### Text section
- - -

Problem
Given an array of integers nums sorted in ascending order, find the starting and ending position of a given target value.
Your algorithm's runtime complexity must be in the order of O(log n).
If the target is not found in the array, return [-1, -1].
Example 1:
Input: nums = [5,7,7,8,8,10], target = 8
Output: [3,4]
Example 2:
Input: nums = [5,7,7,8,8,10], target = 6
Output: [-1,-1]
Solution
/**
* @param {number[]} nums
* @param {number} target
* @return {number[]}
*/
var searchRange = function(nums, target) {
var res = [-1, -1];
var left = find(nums, target, true);
var right = find(nums, target, false);
if (!nums.length) return res;
if (left > right) return res;
return [left, right];
};
var find = function (nums, target, findLeft) {
var left = 0;
var right = nums.length - 1;
var mid = 0;
while (left <= right) {
mid = Math.floor((left + right) / 2);
if (nums[mid] > target || (findLeft && nums[mid] === target)) {
right = mid - 1;
} else {
left = mid + 1;
}
}
return findLeft ? left : right;
};
Explain:
二分查找:
分两次,第一次找左边位置,第二次找右边位置
- 中间值小于目标,继续去右半部分找
- 中间值大于目标,继续去左半部分找
- 中间值等于目标,找左位置时,继续去左半部分找; 找右位置时,继续去右半部分找。
- 最终不能找到的话,左位置是会大于右位置的,否则代表找到
Complexity:
- Time complexity : O(log(n)).
- Space complexity : O(1).

- - -

### Tasks to perform
- a) On the search-range page, rewrite the paragraph beginning "Given an array of integers nums sorted in ascending order" as a short list that keeps its main facts.
- b) Using the search-range page, answer each question in a line of its own, marked the same way:
(i) What output does Example 1 give?
(ii) What runtime complexity must the algorithm have?
(iii) What space complexity does the page list?
- c) Does each statement agree with the search-range page? For each, answer yes or no and quote the deciding words of the page.
(i) When the target is missing from the array, the result is [0, 0].
(ii) In Example 2, the target is 6.
(iii) The find function starts right at nums.length.

- - -

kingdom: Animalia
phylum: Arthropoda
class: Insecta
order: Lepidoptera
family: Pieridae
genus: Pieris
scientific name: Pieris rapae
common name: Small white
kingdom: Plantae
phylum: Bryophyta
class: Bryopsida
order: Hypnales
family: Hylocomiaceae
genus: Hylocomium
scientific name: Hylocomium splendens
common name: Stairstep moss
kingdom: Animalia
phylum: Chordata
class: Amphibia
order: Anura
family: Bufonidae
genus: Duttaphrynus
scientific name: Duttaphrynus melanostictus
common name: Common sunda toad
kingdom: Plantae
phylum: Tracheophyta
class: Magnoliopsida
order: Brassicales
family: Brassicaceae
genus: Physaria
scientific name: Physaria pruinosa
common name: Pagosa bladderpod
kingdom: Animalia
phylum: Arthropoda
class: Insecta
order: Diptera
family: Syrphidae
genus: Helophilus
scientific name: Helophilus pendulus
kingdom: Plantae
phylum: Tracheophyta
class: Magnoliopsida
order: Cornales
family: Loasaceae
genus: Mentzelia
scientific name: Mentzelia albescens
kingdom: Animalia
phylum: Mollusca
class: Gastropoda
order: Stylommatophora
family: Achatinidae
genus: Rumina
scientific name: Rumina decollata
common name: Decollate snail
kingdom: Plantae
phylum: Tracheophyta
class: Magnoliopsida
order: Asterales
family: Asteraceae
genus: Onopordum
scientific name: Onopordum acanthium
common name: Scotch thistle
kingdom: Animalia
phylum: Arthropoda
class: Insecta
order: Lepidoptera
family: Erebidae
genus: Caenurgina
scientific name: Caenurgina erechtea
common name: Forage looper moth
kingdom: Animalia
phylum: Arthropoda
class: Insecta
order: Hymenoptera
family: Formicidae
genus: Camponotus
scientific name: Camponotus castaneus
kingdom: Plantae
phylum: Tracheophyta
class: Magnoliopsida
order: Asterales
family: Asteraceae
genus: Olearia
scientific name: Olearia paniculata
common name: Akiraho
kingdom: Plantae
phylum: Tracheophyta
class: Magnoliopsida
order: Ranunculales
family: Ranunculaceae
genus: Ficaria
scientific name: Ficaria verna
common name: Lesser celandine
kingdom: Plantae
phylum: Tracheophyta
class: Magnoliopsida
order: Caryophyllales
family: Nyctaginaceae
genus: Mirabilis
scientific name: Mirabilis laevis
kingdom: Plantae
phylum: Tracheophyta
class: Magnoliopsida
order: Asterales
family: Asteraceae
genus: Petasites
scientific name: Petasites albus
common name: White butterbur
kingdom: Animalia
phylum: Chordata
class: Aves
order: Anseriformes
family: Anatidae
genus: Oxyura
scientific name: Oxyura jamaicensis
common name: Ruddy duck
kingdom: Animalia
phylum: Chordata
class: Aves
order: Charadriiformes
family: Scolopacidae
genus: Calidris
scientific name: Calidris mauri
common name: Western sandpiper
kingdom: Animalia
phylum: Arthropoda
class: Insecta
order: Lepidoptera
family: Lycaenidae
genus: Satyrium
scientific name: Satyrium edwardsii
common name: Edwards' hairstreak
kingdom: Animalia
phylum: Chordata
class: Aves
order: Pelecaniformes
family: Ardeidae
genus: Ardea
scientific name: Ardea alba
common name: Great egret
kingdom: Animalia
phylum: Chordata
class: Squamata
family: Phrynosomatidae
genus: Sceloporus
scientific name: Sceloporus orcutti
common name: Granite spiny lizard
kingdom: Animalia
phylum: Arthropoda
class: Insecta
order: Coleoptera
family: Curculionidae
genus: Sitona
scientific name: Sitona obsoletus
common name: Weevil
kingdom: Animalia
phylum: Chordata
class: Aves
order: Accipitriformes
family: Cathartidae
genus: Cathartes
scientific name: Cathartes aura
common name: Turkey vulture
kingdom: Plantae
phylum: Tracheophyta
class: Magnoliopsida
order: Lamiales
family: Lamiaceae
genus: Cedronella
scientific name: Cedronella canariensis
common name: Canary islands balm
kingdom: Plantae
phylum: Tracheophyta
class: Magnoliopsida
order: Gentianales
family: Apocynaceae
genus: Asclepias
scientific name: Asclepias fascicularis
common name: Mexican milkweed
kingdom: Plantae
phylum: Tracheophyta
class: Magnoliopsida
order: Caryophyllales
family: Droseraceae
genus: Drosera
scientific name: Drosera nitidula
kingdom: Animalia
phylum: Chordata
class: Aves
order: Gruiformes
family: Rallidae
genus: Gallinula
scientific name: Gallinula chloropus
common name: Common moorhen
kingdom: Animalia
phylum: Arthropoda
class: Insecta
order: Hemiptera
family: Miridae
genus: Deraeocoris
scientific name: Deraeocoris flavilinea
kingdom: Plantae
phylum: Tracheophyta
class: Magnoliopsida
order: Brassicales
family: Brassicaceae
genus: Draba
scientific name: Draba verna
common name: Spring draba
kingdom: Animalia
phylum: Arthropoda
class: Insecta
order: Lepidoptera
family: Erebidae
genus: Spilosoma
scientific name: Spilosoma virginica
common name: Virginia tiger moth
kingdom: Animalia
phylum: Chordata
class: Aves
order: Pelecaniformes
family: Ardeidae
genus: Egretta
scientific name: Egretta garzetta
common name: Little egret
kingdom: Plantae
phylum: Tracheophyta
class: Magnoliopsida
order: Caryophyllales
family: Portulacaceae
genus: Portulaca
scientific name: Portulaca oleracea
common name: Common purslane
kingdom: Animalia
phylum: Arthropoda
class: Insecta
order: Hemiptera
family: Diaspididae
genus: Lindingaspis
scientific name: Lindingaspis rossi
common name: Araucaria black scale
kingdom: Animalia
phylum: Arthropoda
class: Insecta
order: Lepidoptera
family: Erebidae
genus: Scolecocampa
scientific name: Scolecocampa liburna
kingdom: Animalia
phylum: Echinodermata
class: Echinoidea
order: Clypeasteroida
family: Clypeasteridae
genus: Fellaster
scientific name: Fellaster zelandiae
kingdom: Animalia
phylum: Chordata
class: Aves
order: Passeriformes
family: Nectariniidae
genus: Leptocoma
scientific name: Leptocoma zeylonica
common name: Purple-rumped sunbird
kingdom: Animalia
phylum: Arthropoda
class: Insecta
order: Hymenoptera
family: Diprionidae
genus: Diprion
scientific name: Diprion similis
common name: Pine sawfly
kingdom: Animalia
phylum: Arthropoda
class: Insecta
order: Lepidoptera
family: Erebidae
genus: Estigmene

- - -

### Task results
- a)
- Input: an array of integers, nums, sorted in ascending order, and a target value.
- Goal: find the starting and ending position of the target.
- Runtime complexity must be O(log n).
- If the target is not in the array, return [-1, -1].

- b)
(i) [3,4]
(ii) O(log n)
(iii) O(1)

- c)
(i) No: "If the target is not found in the array, return [-1, -1]."
(ii) Yes: "target = 6"
(iii) No: "var right = nums.length - 1;"